OpenAI request formatter now passes toolUse and toolResult blocks through (tool_calls on assistant turns, separate role: "tool" messages for results) instead of flattening multi-block messages to a single string.

Other correctness fixes:

Image media type now produced as image/<format> (Anthropic API requires the prefixed form).
Unknown model ids default to the OpenAI/imported-model format rather than Anthropic — the headline use case for this provider per the description. The behavior can be overridden with the new model_family config key.
_extract_text_from_response no longer falls back to json.dumps(response) (could leak full response bodies into assistant text).
tool_result.is_error set when status == "error" so error semantics survive the round trip.
Dropped the unused guardrail_id/guardrail_version config keys; they were declared but never wired into the Bedrock call.

Tests:

24 unit tests (up from 8), now covering: init/default model id, family detection (parametrised) and override, request formatting for both families with image/tool_use/toolResult/tool_choice, full streaming traces for Anthropic text, Anthropic tool use, OpenAI text + tool use (with usage), non-streaming Anthropic, throttling and context-window-overflow error mapping, and end-to-end structured_output returning a Pydantic model.
Integration tests converted from @pytest.mark.skip to runnable.
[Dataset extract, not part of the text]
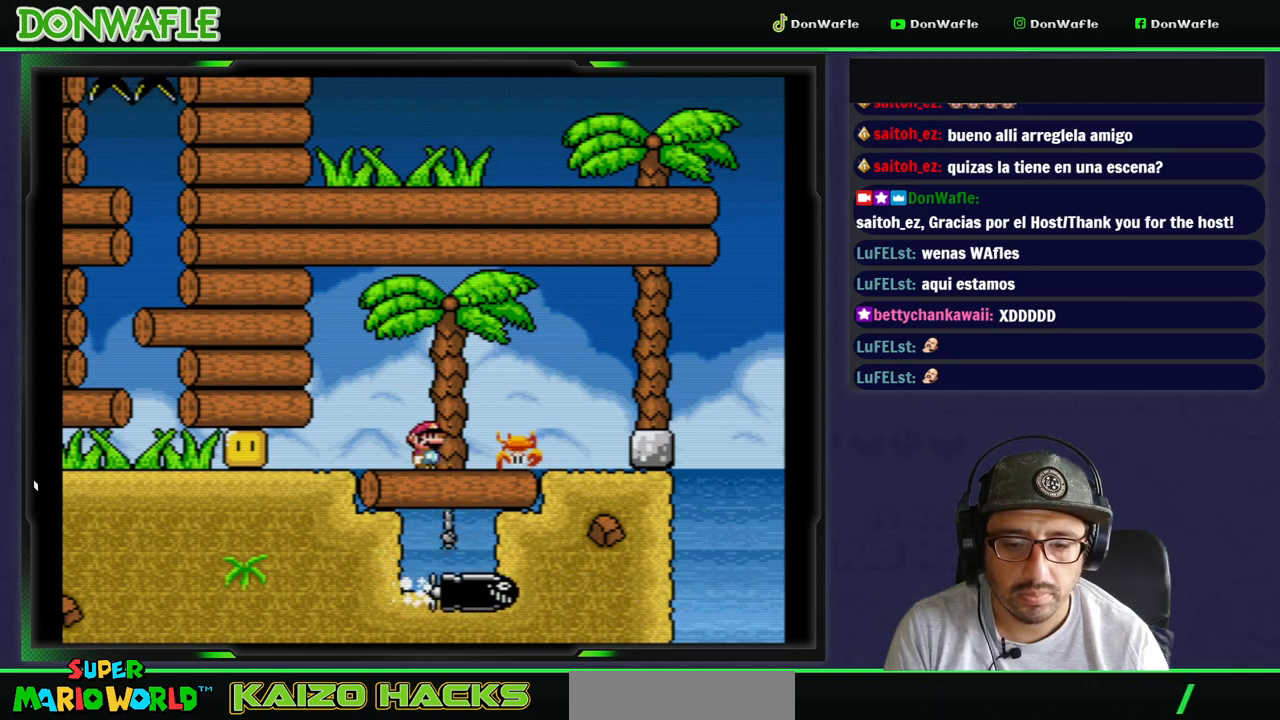
{"dt_ms": 500, "buttons": ["Y"], "events": []}
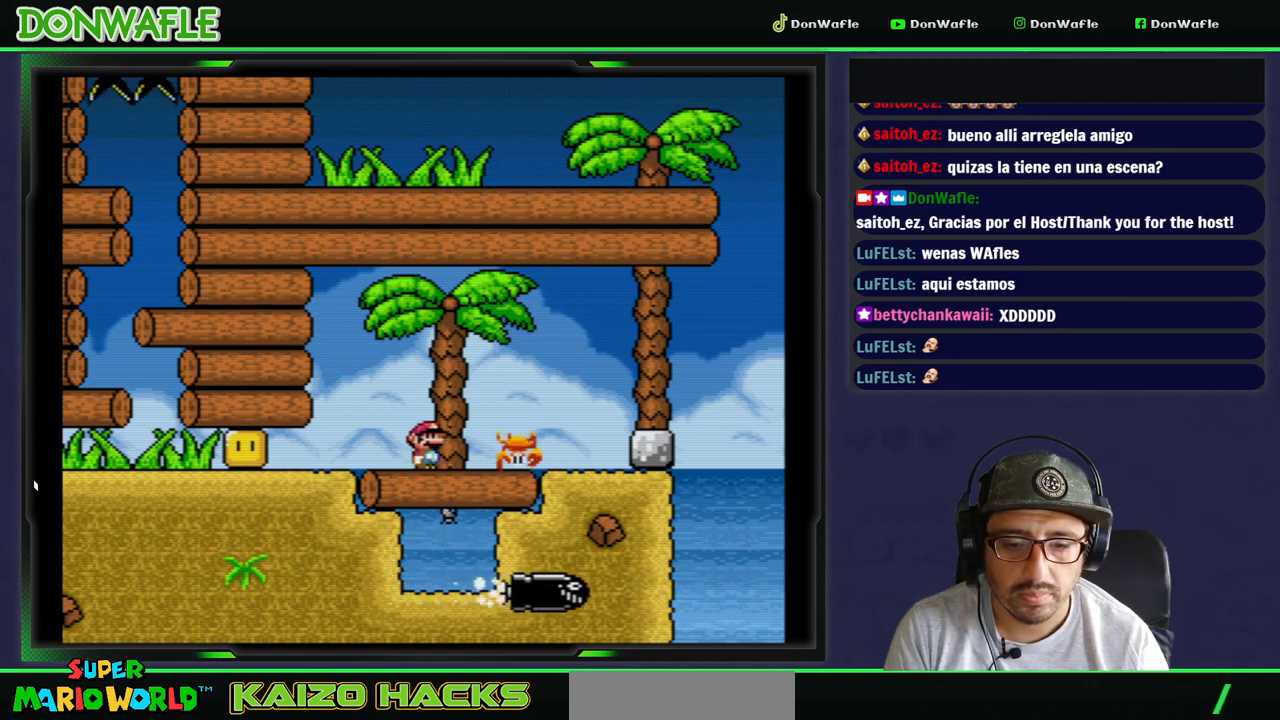
{"dt_ms": 500, "buttons": ["Y"], "events": []}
The imported-model test is now gated on STRANDS_BEDROCK_INVOKE_IMPORTED_MODEL_ARN since ARNs are account-specific.

Local verification

hatch run test-lint          → ruff check ✓ / mypy ✓
hatch test tests/strands     → 2974 passed
hatch test tests/strands/models/test_bedrock_invoke.py → 24 passed

About the still-failing checks

The three failing checks (Auto Strands Review / Trigger Strands Review, Secure Integration test / check-access-and-checkout, Secure Integration test / upload-metrics) are all gated on the pull_request_target protected-environment approval flow — they hit GitHub's 30-day waiting-job timeout (720h0m0s) without a maintainer clicking Approve, and the upload-metrics job then fails because the artifact from the unrun integ-tests step doesn't exist (if: always()). Could one of you kick those off?

cc @pgrayy @Unshure @zastrowm — would appreciate another look. Happy to split this into smaller commits if that's easier to review.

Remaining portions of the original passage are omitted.